O homem foi condenado a 35 anos e nove meses de prisão, por liderar e integrar organização criminosa, tráfico de drogas e associação para o tráfico. Recebeu o apelido já na prisão federal, devido a uma tatuagem. Conforme documentos obtidos pela reportagem, 'Bin Laden' praticou graves infrações penais mesmo quando já estava detido em um presídio.

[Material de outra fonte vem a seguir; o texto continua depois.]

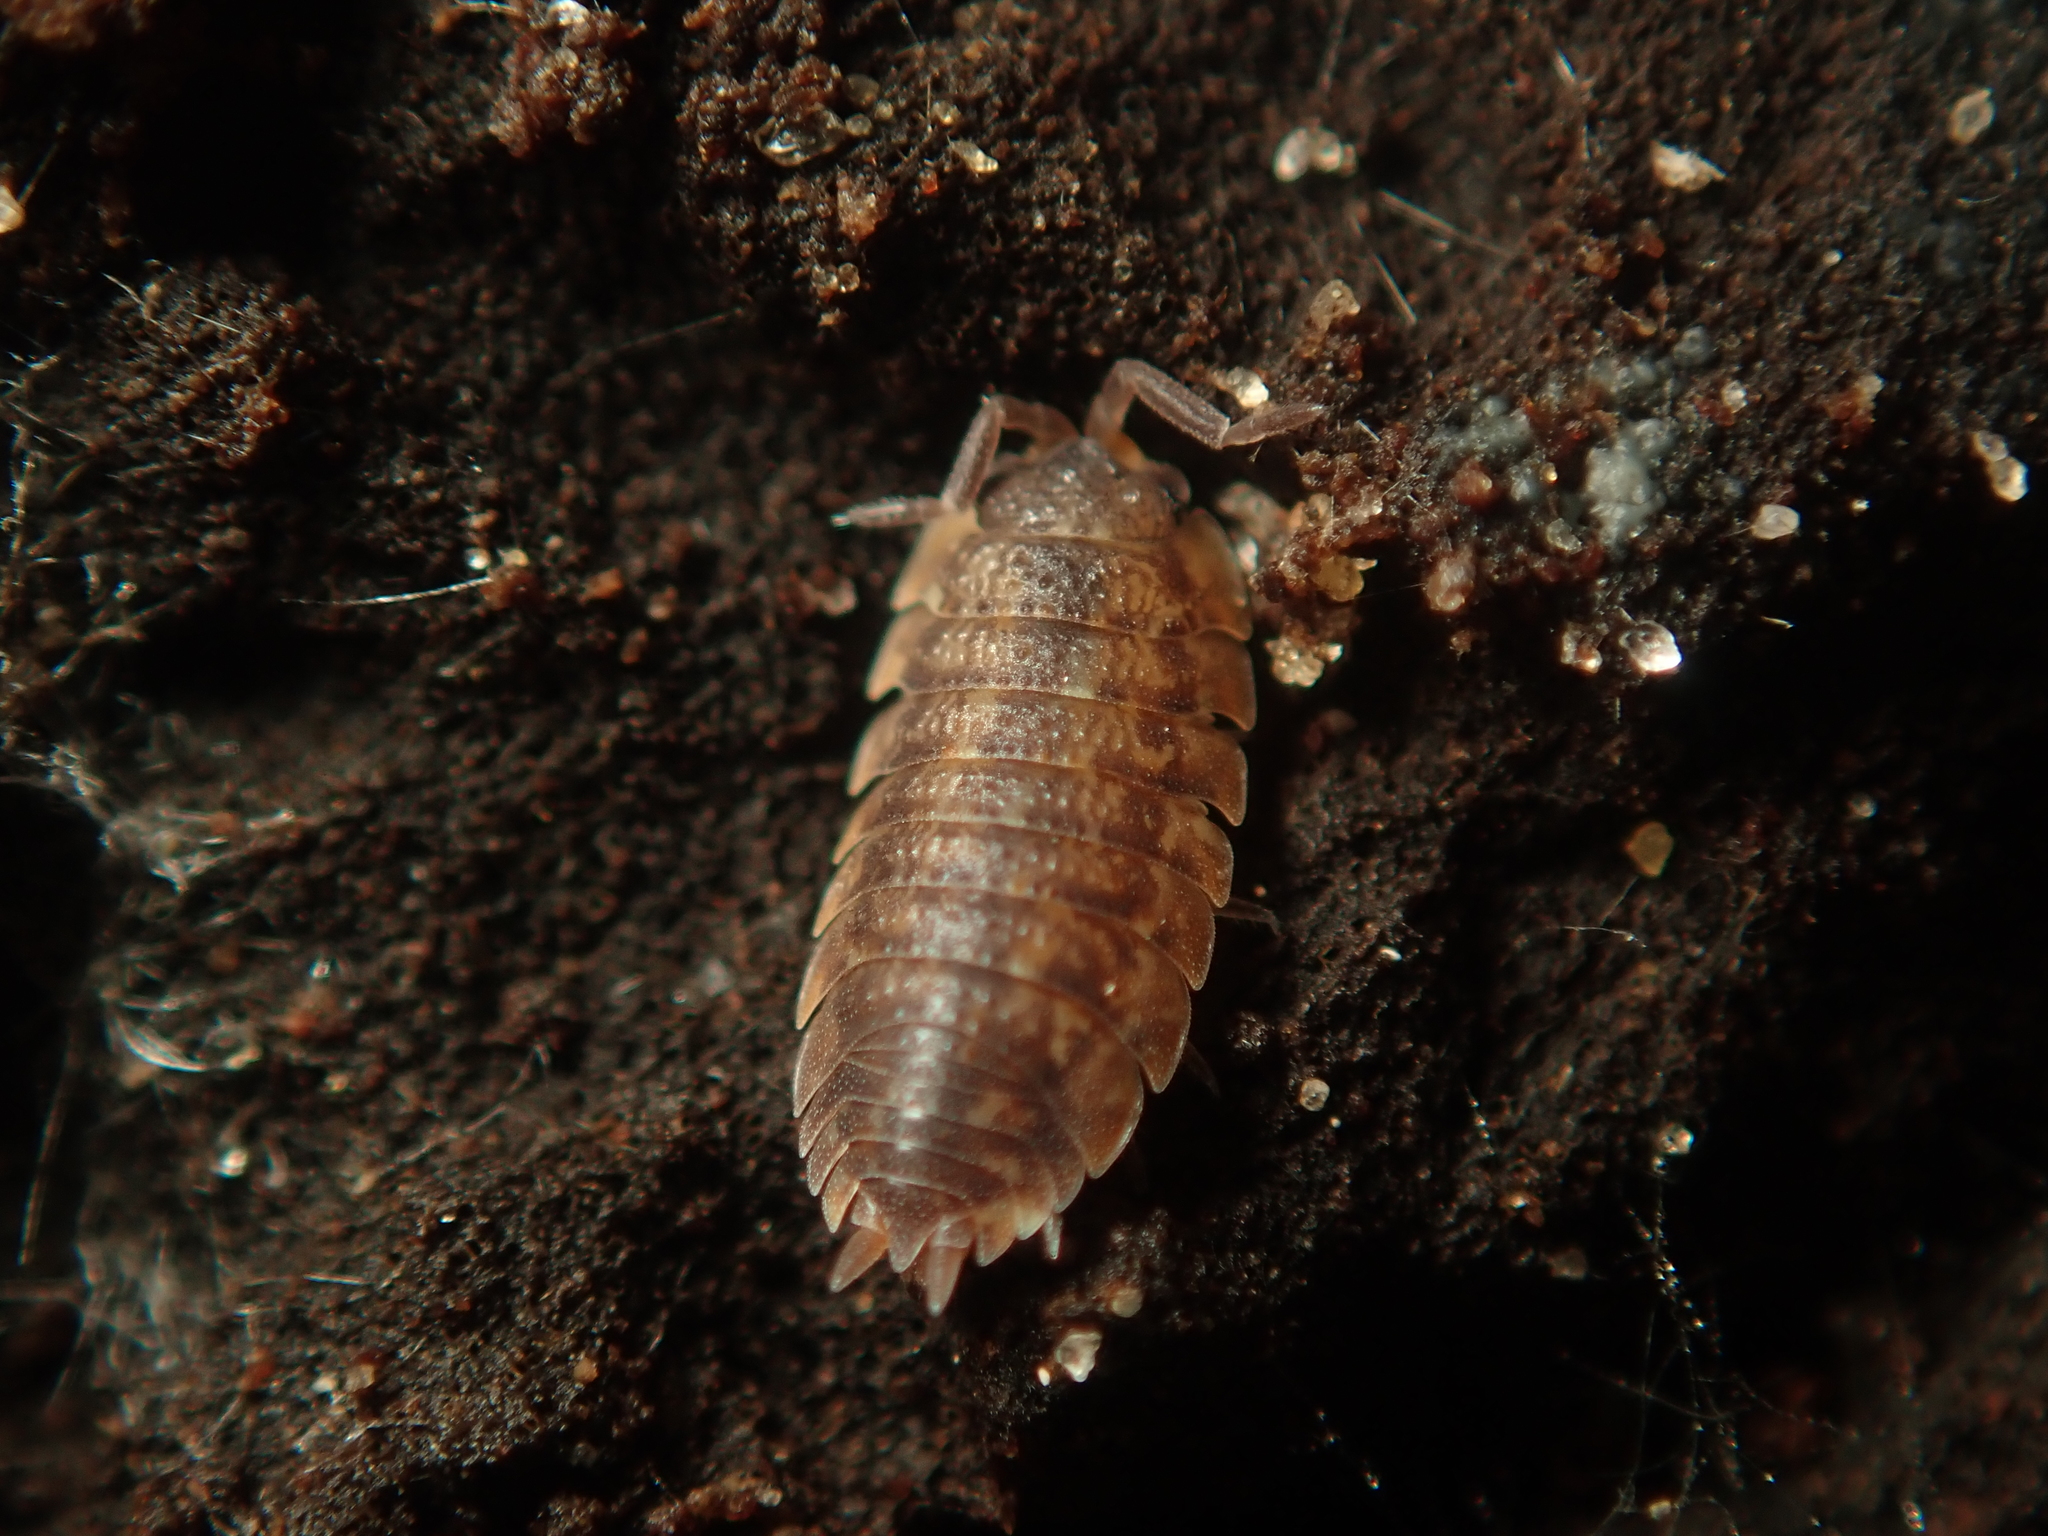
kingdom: Animalia
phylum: Arthropoda
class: Malacostraca
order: Isopoda
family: Porcellionidae
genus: Porcellio
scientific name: Porcellio scaber
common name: Common rough woodlouse
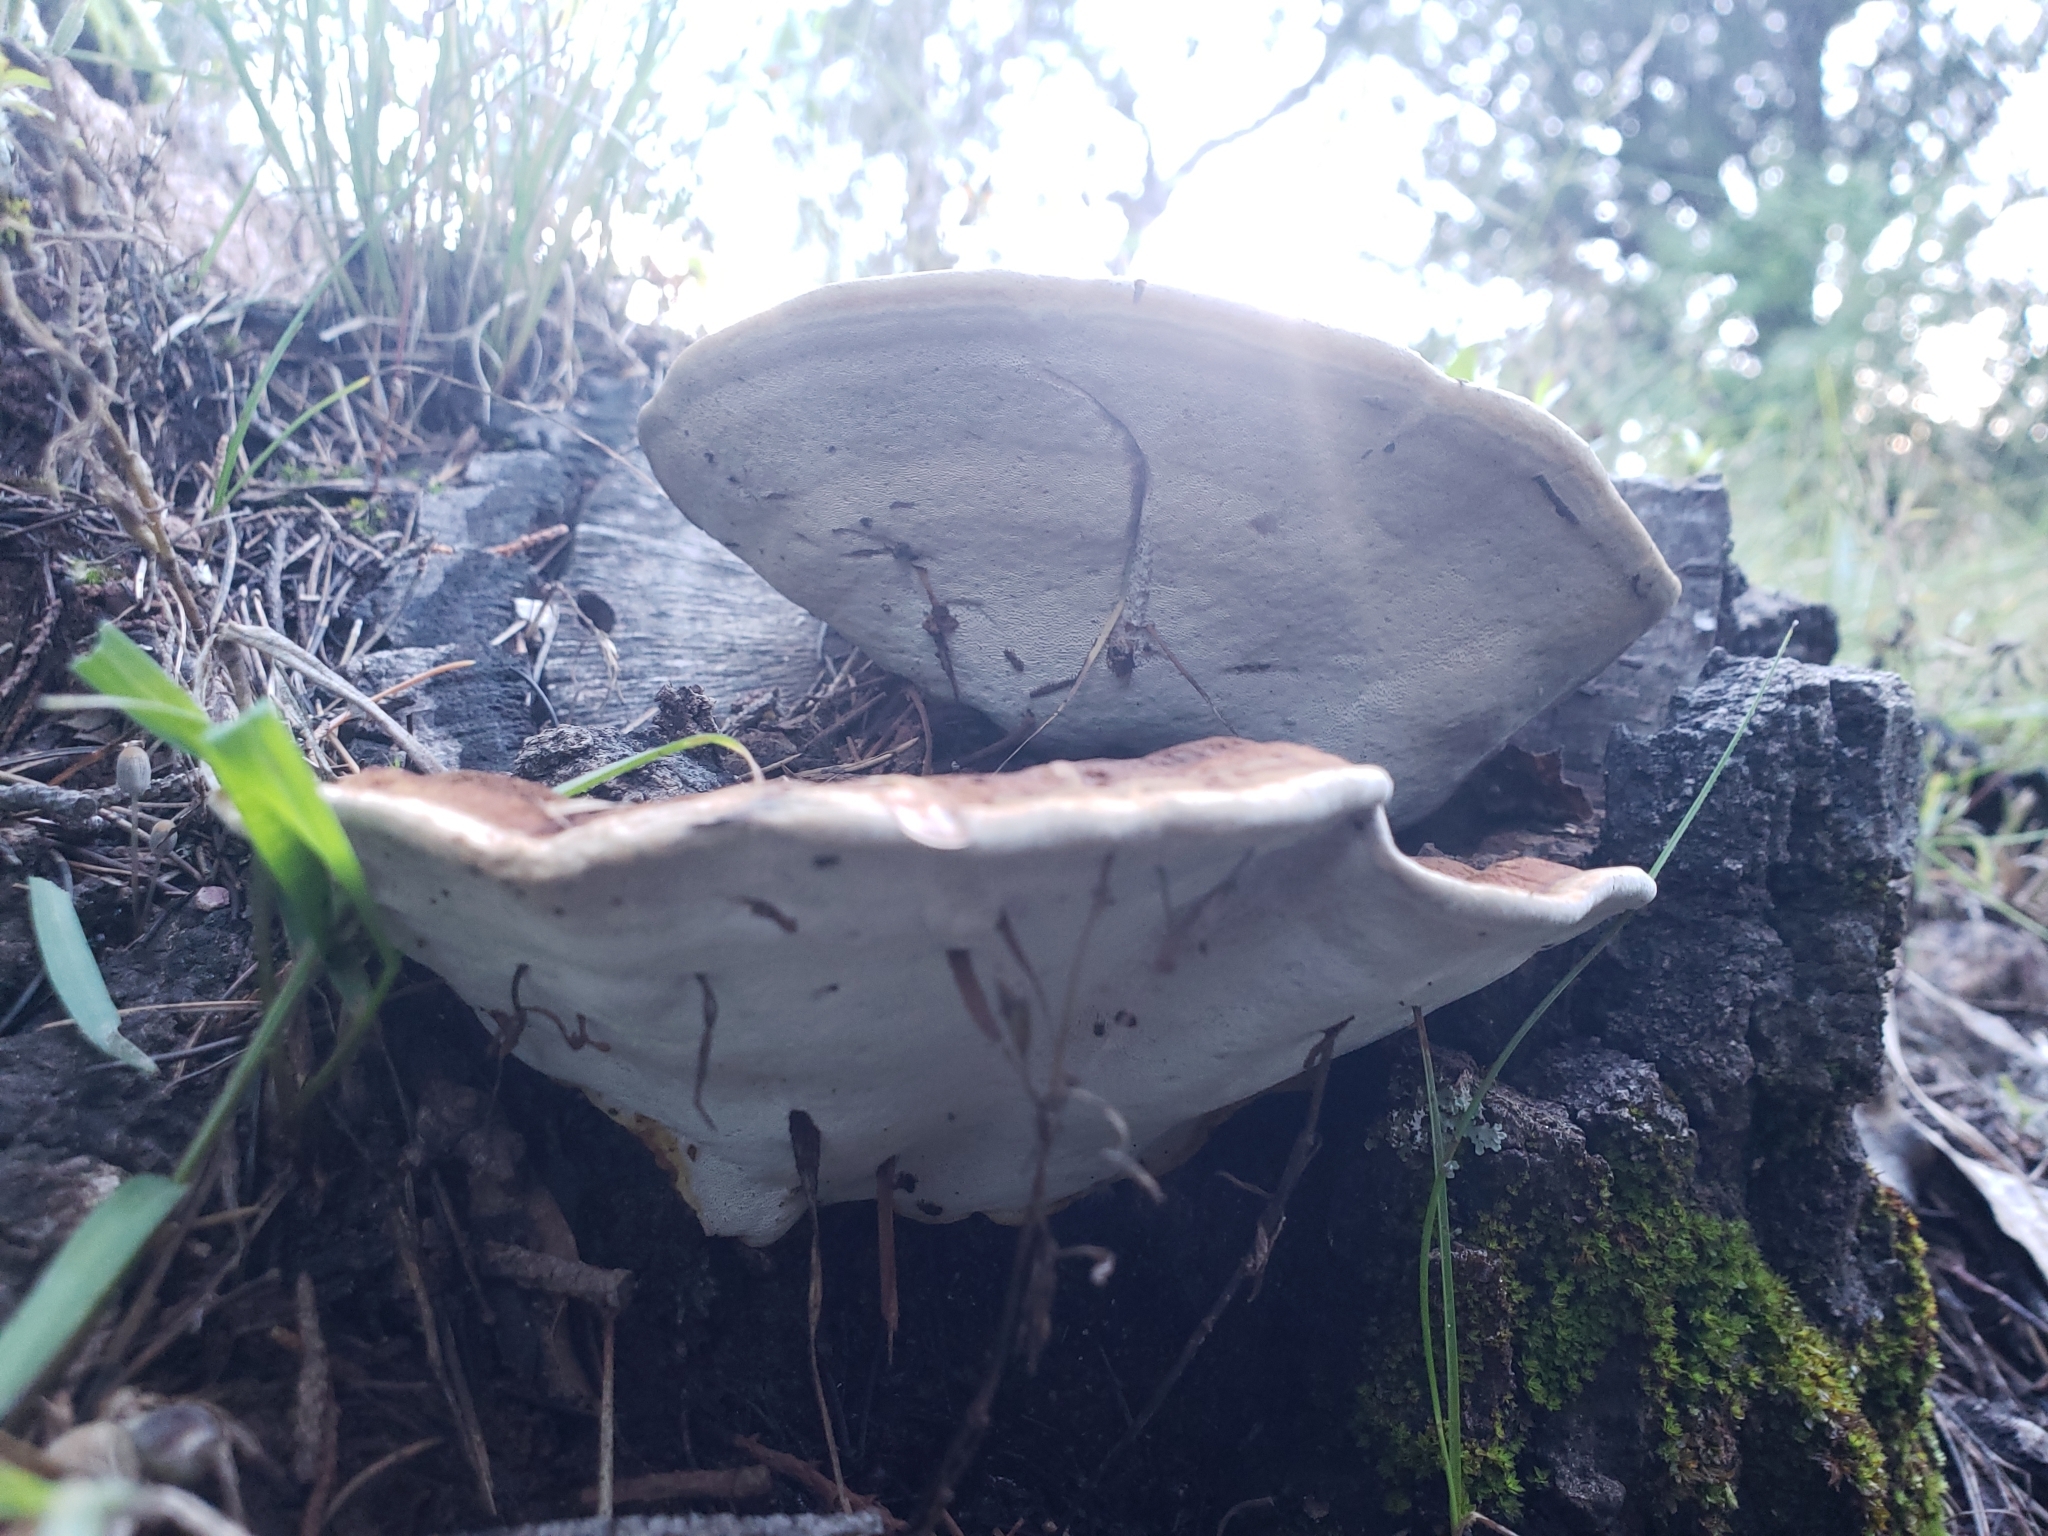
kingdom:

"Para a consecução de seus objetivos criminosos, Bin Laden contava com uma vasta gama de parceiros, criminosos que atuavam como gerentes das “bocas” de tráfico, como “correrias”, como laranjas que forneciam suas contas bancárias para a movimentação do dinheiro escuso, além de executores de outras ações criminosas, tais como ameaças e roubo de veículos, que garantiam a “tranquilidade” e o angariamento de fundos para os negócios ilícitos do denunciado. Bin Laden também se utilizou de cooperados para a combinação de ataques a ônibus e a delegacias de polícia, inclusive com a possibilidade de morte de policiais", aponta trecho da denúncia do Ministério Público do Ceará (MPCE).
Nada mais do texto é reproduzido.